«Du lebst weiter und dafür hasse ich Dich»

epd-bild / Werner Krüper
Die Vorwürfe Sterbender können Pflegekräfte stark belasten.
«Du lebst weiter und dafür hasse ich Dich»

Die Vorwürfe Sterbender belasten Pflegekräfte massiv, sagt der Supervisor Andre Müller. Solche Vorwürfe seien Reaktionen auf eine große Hilflosigkeit.
17.11.2015
epd
Dieter Sell (epd-Gespräch)

Lilienthal (epd)Pflegekräfte sind in Grenzsituationen oft Vorwürfen sterbender Patienten ausgesetzt, die sie massiv belasten. "Das sind persönliche Angriffe wie: Du lebst weiter, ich muss sterben - und dafür hasse ich Dich", sagte der Supervisor Andre Müller aus Lilienthal bei Bremen dem Evangelischen Pressedienst (epd). Der 40-jährige ausgebildete Krankenpfleger berät Beschäftigte in helfenden Berufen und Ehrenämtern im Umgang mit traumatischen Situationen. Solche Vorwürfe seien oft Reaktionen auf eine Hilflosigkeit "an den Rändern der irdischen Existenz", die auch Angehörige verspürten.

Schwere Vorwürfe

"Angehörige werfen Pflegenden beispielsweise vor, sie hätten den Vater oder die Mutter totgespritzt", verdeutlichte Müller.
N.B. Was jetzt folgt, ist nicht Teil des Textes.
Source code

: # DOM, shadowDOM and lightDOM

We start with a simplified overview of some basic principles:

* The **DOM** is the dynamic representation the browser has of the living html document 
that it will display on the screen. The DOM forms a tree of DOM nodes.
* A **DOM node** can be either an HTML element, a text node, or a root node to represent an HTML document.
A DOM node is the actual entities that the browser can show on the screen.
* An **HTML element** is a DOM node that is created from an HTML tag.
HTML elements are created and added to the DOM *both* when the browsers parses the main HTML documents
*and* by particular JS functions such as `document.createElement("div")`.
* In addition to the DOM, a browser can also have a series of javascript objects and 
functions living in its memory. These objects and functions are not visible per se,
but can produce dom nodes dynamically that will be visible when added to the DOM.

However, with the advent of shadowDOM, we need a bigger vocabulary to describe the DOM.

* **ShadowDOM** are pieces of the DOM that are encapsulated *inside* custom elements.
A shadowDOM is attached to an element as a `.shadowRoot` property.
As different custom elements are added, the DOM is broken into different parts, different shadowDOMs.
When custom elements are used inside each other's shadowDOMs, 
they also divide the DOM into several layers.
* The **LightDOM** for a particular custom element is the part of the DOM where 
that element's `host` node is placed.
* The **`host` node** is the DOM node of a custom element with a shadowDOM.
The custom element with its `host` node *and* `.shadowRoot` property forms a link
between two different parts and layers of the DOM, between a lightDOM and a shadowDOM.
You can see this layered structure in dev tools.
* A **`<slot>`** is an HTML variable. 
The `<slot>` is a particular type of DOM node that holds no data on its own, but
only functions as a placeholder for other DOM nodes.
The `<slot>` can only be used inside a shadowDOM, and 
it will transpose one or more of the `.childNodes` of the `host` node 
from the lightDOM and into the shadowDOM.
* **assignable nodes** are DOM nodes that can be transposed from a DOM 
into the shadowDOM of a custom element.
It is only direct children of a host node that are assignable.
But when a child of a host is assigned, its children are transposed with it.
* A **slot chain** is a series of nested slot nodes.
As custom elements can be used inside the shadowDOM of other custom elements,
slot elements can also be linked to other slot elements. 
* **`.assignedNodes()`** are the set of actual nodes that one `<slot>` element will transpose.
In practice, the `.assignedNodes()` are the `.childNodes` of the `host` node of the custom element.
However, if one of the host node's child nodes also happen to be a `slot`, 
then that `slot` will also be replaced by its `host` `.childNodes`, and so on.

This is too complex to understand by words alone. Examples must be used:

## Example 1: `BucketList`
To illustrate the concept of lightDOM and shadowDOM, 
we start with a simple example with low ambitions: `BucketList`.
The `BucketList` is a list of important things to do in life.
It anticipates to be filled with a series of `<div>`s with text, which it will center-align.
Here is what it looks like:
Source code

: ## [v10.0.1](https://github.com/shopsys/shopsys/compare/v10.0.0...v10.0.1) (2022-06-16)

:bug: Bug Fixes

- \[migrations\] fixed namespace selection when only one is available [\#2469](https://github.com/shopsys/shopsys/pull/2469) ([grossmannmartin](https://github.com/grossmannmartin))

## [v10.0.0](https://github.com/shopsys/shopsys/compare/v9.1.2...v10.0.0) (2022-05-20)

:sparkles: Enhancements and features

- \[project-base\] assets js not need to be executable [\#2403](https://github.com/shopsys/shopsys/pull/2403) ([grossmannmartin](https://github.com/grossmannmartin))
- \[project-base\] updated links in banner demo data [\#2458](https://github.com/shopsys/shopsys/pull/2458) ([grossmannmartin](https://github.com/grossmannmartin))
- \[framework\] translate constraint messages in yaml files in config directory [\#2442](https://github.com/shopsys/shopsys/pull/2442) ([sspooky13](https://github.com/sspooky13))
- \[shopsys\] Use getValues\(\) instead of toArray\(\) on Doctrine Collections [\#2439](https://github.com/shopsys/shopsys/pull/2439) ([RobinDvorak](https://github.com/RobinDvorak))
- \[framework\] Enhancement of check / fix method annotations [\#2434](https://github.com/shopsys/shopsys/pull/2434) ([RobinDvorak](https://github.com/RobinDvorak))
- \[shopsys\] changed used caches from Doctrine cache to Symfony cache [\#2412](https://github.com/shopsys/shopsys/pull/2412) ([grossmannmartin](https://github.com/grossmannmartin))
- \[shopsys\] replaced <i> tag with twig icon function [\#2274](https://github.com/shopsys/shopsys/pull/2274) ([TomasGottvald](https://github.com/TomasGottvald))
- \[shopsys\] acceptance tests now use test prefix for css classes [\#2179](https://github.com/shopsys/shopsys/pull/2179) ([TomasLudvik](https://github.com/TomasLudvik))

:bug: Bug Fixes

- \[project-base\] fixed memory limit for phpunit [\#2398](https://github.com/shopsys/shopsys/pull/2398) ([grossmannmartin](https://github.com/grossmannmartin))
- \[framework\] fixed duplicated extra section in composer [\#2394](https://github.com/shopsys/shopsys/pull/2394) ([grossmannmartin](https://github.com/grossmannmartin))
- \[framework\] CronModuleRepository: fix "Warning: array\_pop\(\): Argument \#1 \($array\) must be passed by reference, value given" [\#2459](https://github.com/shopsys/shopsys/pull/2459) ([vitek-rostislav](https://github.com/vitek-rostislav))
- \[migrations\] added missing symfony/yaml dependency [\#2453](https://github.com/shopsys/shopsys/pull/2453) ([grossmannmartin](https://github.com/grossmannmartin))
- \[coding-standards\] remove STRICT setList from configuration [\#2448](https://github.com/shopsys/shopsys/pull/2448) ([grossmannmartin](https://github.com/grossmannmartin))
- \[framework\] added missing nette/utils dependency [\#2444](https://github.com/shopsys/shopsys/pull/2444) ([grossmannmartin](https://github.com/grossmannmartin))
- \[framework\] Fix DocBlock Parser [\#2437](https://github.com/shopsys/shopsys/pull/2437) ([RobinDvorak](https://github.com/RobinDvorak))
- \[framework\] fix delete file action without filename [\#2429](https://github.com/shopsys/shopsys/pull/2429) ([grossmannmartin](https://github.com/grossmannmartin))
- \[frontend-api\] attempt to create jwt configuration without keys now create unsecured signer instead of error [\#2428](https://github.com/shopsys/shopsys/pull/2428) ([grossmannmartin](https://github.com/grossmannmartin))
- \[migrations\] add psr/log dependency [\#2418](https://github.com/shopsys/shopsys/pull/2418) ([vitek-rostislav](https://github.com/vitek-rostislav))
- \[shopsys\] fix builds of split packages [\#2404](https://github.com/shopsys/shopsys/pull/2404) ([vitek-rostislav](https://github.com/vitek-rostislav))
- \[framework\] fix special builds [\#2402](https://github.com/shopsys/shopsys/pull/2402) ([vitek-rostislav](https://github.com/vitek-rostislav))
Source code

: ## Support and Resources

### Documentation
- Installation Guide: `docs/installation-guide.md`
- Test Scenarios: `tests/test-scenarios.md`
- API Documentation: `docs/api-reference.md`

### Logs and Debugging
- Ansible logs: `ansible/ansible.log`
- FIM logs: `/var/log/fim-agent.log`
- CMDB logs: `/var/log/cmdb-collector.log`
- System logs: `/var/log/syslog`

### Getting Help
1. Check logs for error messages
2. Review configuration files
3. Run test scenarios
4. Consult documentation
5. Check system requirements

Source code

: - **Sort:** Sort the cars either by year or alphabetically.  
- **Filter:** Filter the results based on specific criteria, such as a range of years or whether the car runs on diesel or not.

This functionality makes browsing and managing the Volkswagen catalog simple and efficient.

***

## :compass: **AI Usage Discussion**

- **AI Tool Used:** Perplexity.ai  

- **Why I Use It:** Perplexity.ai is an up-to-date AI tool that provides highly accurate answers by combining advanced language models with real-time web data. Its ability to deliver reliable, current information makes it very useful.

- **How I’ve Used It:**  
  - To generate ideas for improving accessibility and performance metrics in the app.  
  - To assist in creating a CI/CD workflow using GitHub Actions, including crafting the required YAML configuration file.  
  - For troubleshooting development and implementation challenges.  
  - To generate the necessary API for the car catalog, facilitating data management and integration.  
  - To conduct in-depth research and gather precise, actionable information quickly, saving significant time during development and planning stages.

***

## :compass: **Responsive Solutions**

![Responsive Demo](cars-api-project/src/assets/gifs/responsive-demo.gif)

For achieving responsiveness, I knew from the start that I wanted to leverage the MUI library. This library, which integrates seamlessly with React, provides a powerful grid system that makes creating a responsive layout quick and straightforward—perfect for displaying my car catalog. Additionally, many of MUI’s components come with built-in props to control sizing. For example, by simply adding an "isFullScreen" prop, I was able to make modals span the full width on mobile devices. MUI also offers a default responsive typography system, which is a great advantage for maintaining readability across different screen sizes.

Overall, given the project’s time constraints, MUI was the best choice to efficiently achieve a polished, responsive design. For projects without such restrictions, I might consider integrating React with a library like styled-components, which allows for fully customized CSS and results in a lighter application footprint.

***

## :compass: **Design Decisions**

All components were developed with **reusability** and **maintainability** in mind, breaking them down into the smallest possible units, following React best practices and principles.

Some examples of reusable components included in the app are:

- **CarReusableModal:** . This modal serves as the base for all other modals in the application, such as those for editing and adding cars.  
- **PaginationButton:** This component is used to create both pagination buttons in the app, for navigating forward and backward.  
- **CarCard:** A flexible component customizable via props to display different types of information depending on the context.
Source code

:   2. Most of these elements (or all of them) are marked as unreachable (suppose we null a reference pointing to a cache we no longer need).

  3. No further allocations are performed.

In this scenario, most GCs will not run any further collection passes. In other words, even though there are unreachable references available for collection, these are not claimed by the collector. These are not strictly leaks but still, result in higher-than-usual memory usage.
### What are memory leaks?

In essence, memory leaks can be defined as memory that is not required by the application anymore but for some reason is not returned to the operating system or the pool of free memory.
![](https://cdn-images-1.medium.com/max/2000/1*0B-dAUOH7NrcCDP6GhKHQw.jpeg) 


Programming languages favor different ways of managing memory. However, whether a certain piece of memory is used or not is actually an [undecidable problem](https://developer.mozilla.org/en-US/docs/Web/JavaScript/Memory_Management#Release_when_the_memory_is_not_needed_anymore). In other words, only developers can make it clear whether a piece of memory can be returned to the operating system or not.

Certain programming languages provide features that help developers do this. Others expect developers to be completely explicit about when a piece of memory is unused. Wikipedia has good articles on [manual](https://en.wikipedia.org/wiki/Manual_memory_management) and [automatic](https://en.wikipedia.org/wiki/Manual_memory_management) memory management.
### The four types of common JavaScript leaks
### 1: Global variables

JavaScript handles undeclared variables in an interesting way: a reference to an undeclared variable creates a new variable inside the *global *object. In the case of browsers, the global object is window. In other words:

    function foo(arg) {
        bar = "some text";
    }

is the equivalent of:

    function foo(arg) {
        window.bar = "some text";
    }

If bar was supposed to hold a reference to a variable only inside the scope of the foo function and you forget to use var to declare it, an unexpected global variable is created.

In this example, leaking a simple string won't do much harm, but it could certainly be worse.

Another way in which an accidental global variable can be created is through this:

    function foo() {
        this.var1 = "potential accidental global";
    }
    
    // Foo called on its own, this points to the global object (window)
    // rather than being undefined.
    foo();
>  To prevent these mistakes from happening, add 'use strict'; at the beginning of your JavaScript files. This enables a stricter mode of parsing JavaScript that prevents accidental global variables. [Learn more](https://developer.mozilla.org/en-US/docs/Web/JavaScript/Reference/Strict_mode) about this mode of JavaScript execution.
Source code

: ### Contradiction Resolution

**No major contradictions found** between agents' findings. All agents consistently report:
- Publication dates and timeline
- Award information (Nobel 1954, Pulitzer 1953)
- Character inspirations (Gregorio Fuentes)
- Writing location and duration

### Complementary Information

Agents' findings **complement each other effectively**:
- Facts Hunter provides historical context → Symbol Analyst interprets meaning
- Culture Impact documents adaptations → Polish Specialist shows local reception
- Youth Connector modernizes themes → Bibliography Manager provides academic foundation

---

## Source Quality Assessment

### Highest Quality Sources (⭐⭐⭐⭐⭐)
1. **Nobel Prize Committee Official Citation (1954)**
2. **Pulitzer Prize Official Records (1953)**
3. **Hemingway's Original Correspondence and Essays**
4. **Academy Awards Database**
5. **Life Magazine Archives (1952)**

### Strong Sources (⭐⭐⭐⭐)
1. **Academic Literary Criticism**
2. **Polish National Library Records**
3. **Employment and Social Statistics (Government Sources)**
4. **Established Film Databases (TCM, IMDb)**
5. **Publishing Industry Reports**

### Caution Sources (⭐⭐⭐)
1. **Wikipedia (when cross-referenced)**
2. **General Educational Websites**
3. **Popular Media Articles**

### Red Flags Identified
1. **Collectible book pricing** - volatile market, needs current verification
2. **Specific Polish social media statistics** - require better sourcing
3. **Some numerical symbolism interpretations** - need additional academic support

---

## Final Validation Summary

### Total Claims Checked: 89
Was für diejenigen, die den Angriff formulierten, im Augenblick Rettungsanker in einer schier ausweglosen Situation sei, könne bei Pflegekräften auf Dauer in einem Burn-out enden. "Es gibt Menschen, die gut damit umgehen können, wenn sie derart mit Trauer und Tod konfrontiert werden. Andere können sich schwerer von Vorwürfen abgrenzen."

Als Krankenpfleger in der forensischen Psychiatrie hat Müller 2006 selbst einen Angriff erlebt, der sein Leben veränderte: Ein Patient stach ihn mit einem Küchenmesser nieder und verletzte ihn dabei lebensgefährlich. "Das Urvertrauen, dass mir nichts passieren kann, war weg", erinnerte sich Müller. Er habe plötzlich Todesängste und Panikattacken gehabt und konnte in der Forensik nicht mehr weiter arbeiten. Nach einer Traumatherapie begann ein Weiterbildungsstudium zum Supervisor.

Guter Ausgleich: Bewegung

In Pflegeheimen, Krankenhäusern und Hospizen arbeiteten Pflegekräfte, die einen Raum zur Reflektion bräuchten, um Ängste, Wut und Traumata von Patienten und Angehörigen verstehen zu können, sagte Müller. Das treffe ebenso auf pflegende Angehörige zu, die auch existenziellen Vorwürfen ausgesetzt seien. Das Problem wegzuschieben und zu verschweigen, sei nicht die richtige Strategie und könne in eine Depression führen.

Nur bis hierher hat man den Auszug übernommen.